To me, 1 April marks the beginning of fishing proper. There has been the odd bit of snacking with grayling fishing, but otherwise I have saved myself for this day. I think abstention is important and even though you can now fish almost 12 months of the year, it is nice to wait (I am also Catholic, so am used to curbing urges, although if my mother is reading this, I haven't given in yet). All those trout that have spent the winter getting fat will be mine, mine, mine.
Actually big fish don't interest me. At fisheries where there are monster fish, there are photographs of men - it is always men - holding fish so big their bellies sag between proud, gripping hands. This always makes me smile because I wonder if they would display photos of their wives as proudly if they were as relatively big of girth! ("Here's a picture of the wife, I was after her for years when she finally fell to a romantic weekend in Brussels. She weighed 200lbs when I caught her. There were a few envious looks that day, I can tell you.")
No, it is small, wild fish that interest me. Fish that have felt the running water of rivers in their gills, and not grown flabby in stock cages where they nibble on each others' tail fins out of boredom. Well, nearly always. I admit there have been times that the thought of big, wild fish have made me misty-eyed.
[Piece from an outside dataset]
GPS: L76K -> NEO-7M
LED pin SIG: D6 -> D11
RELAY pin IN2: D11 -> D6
Last August, when I spent a quiet, still day fishing the Lyd in Devon I encountered many tiny, but lovely fish. Despite the stinging rays of the sun I was cool and sheltered beneath a canopy of trees, and my wader- booted feet were kept chilled by the deceptively fierce current. Salmon and sea trout can be caught here and, at one point, as my fly swung over the sort of deep pool they love, I felt a thud thud thud - a characteristic sea-trout take. My heart beat went from 60 beats per second to at least 150 as I hit and missed - I have never caught a sea trout and got overexcited, which you must never, never do in the stealthy sport of fly fishing.
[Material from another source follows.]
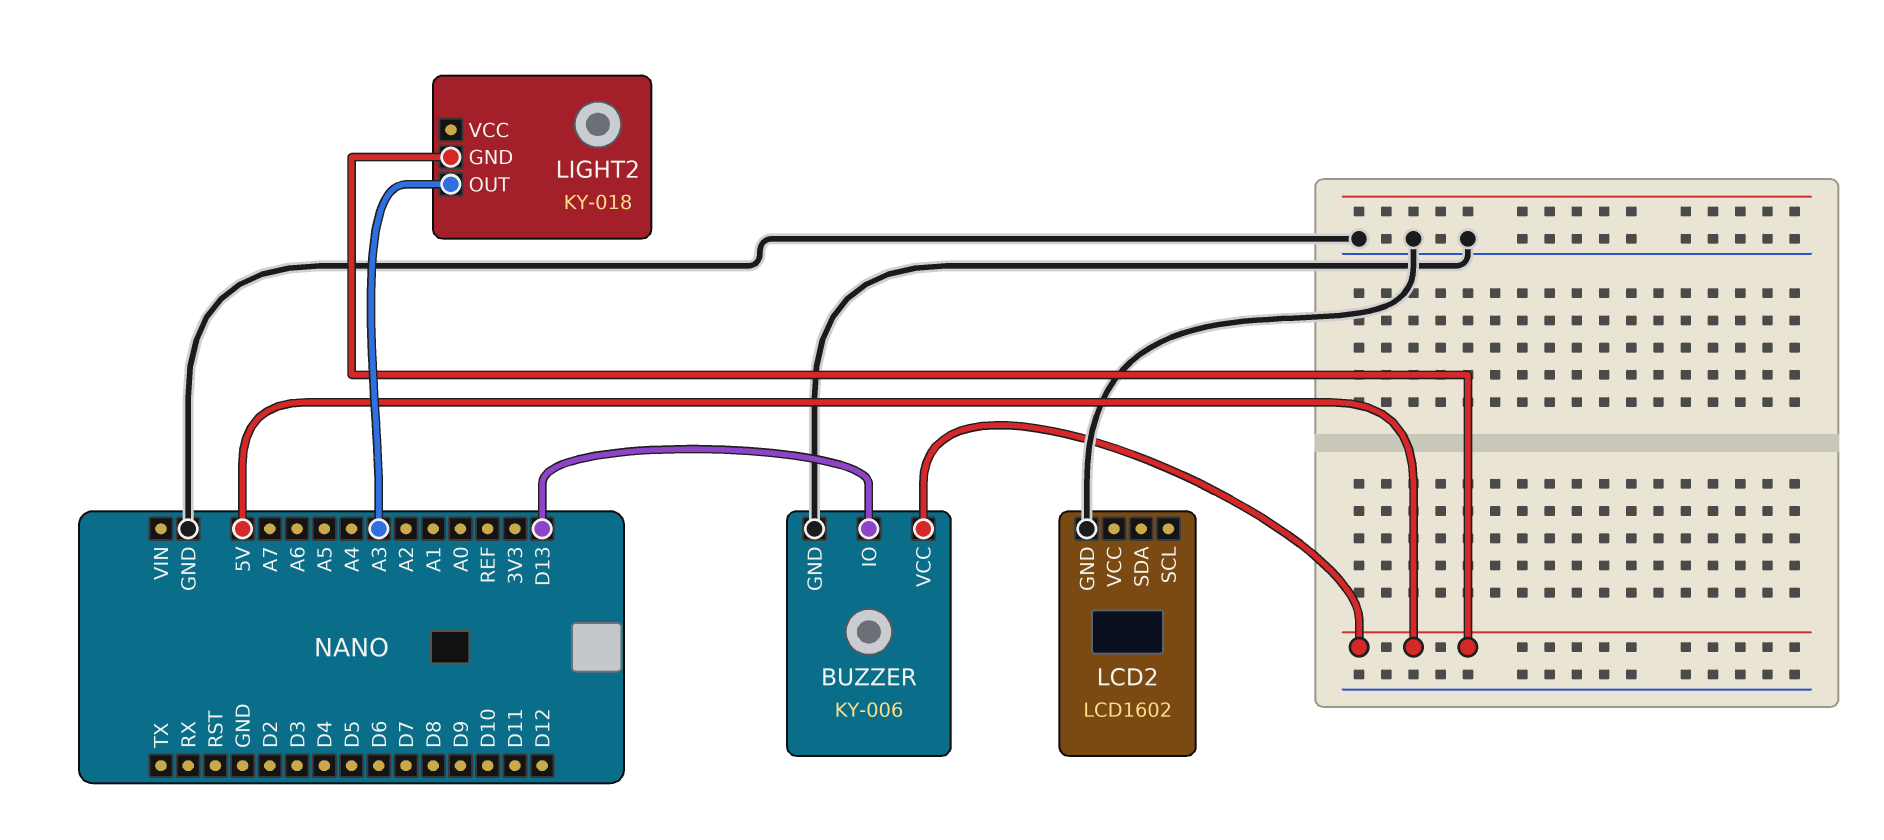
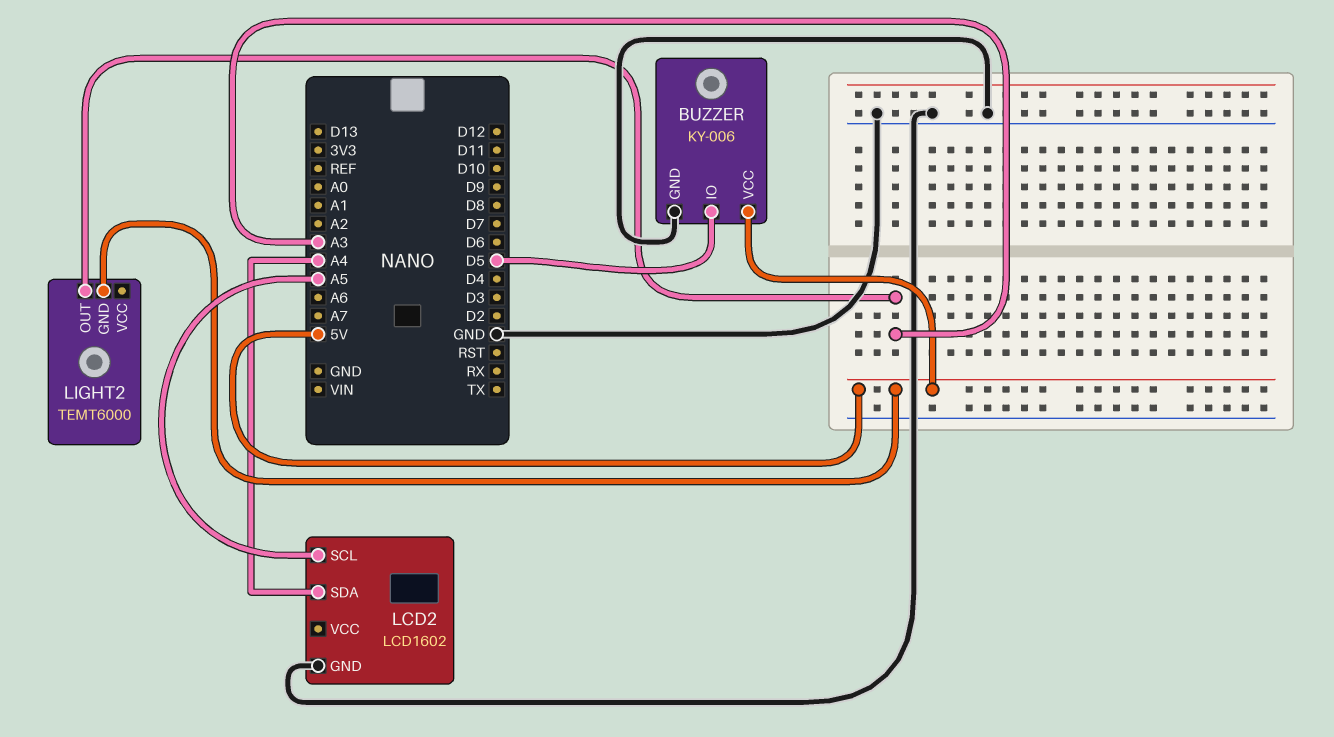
BUZZER pin IO: D13 -> D5
LCD2 pin SCL: none -> A5
LCD2 pin SDA: none -> A4
LIGHT2: KY-018 -> TEMT6000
Because I never believe this nonsense about not re-casting to the same spot, I did just that, several times. And several times the same thing happened. Thud thud thud. By now my heart had almost exploded out of my multi-pocketed-vest-covered chest. A monster, surely, lay there. So cocksure of himself that he was not spooked in the slightest. I could feel a county record coming on.
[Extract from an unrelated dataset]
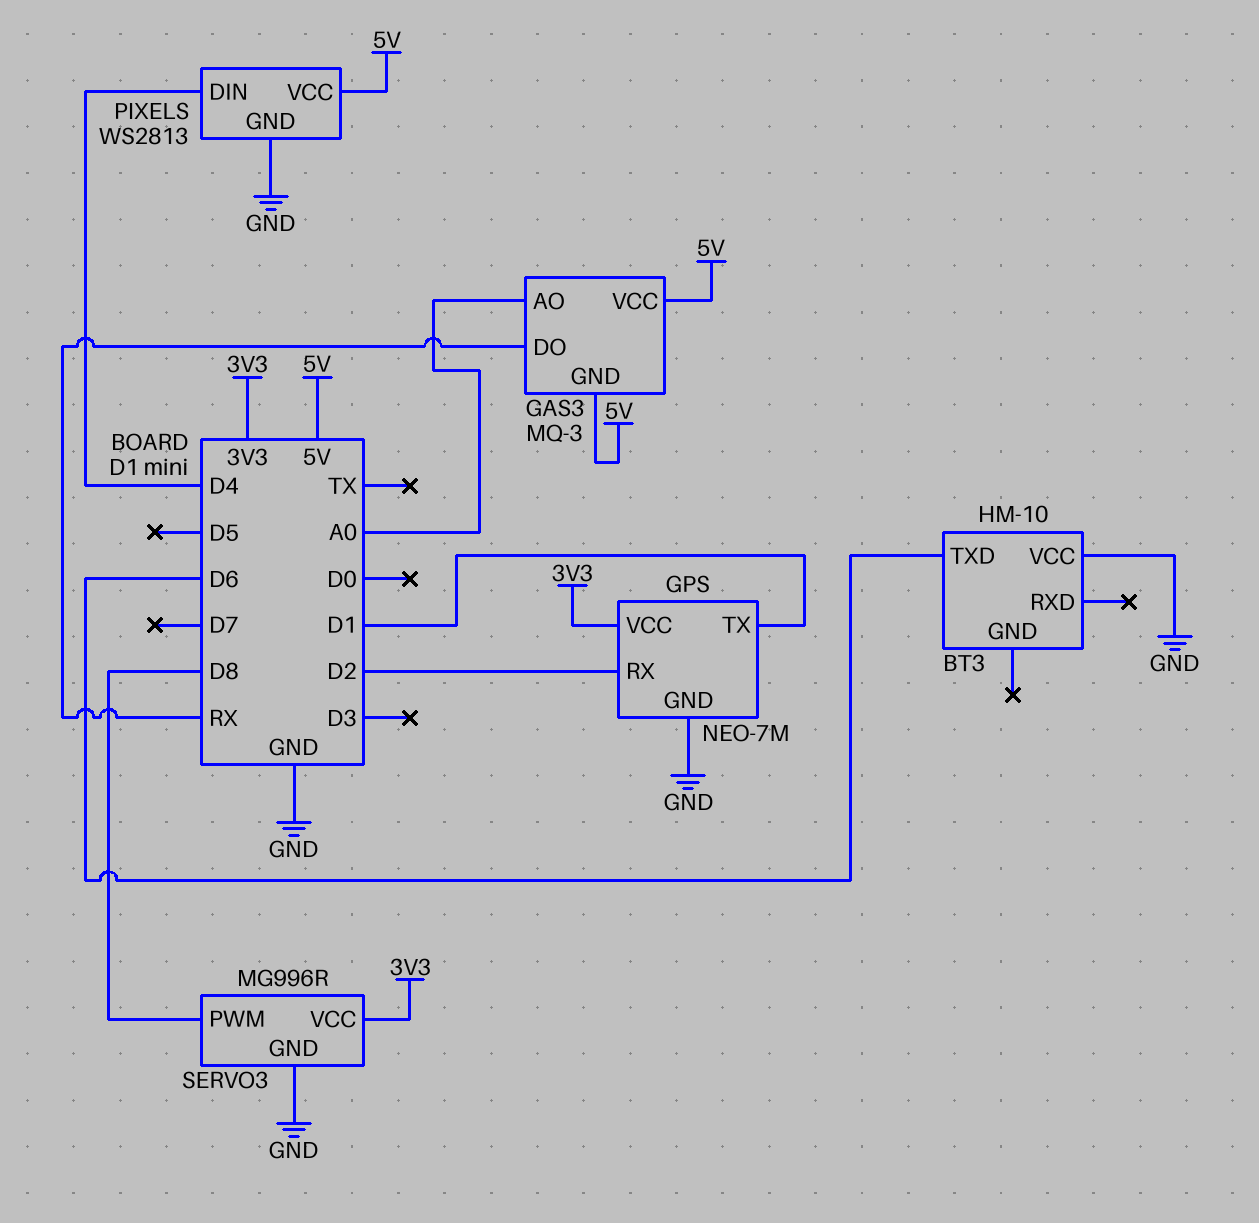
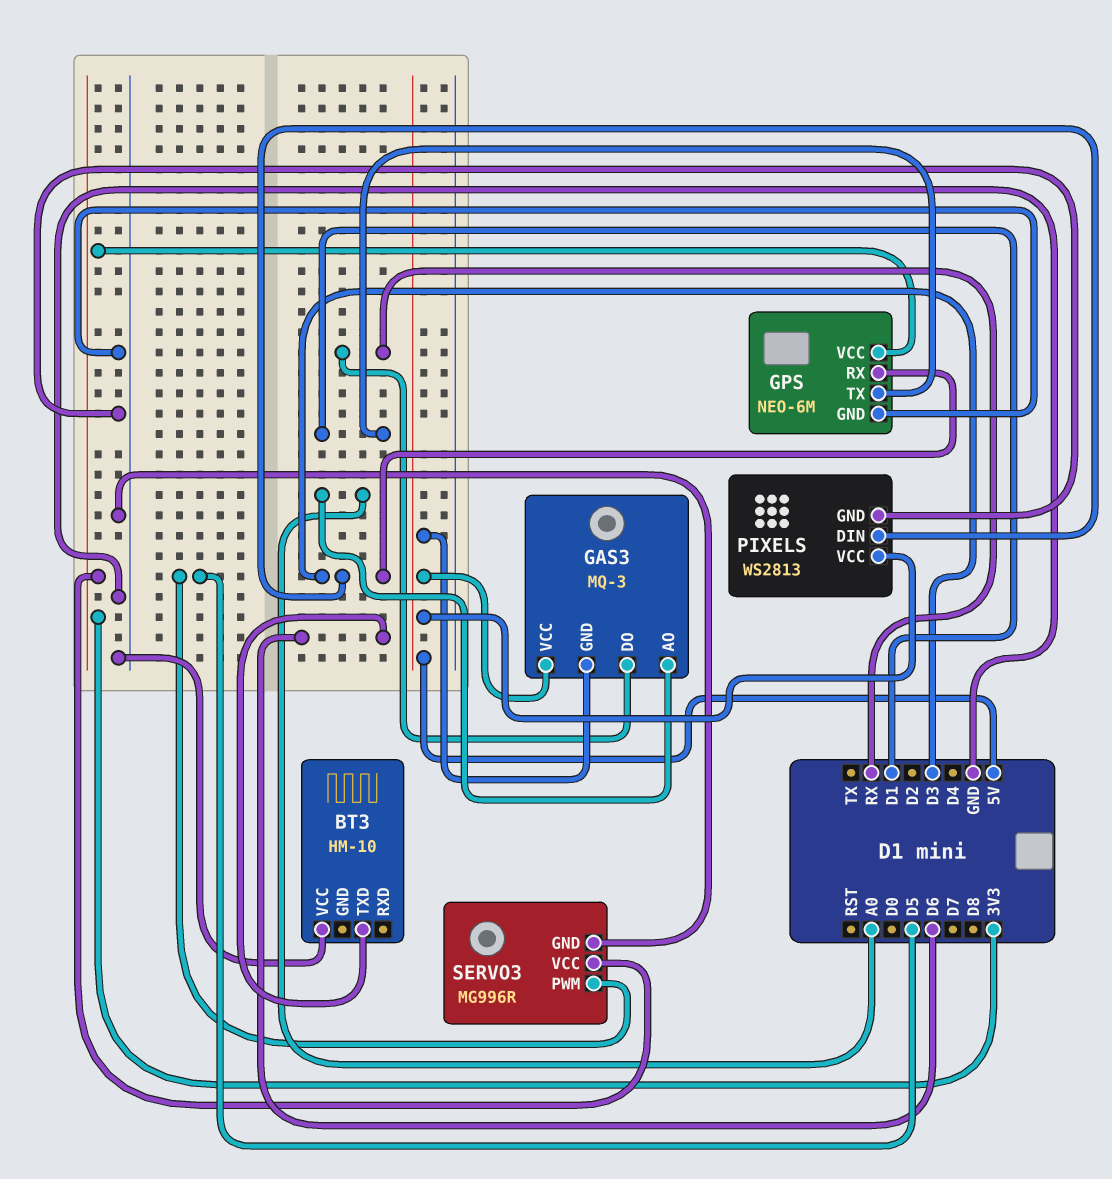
GPS: NEO-7M -> NEO-6M
GPS pin RX: D2 -> D3
PIXELS pin DIN: D4 -> D3
SERVO3 pin PWM: D8 -> D5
But eventually, he was mine. I hooked him. He was tiny. Readers, imagine my disappointment. Not since discovering one of my boyfriends had a button champignon for a penis... It's not that the fish wasn't beautiful, just that he had promised so much with all his thudding about. However, my disappointment lasted but a moment: he was a salmon parr! The most precious of fish, in conservational, ecological and environmental terms worth a fortune. Without touching his delicate flesh, I unhooked him, gazing for a moment at his delicious little face. But instead of darting away, he swam to the side of my foot and stayed there like an obedient puppy. Eventually, after much shooing I got rid of him. "I'll see you again in two years when hopefully you will have grown to 10 times your size," I said. To the fish, not the boyfriend.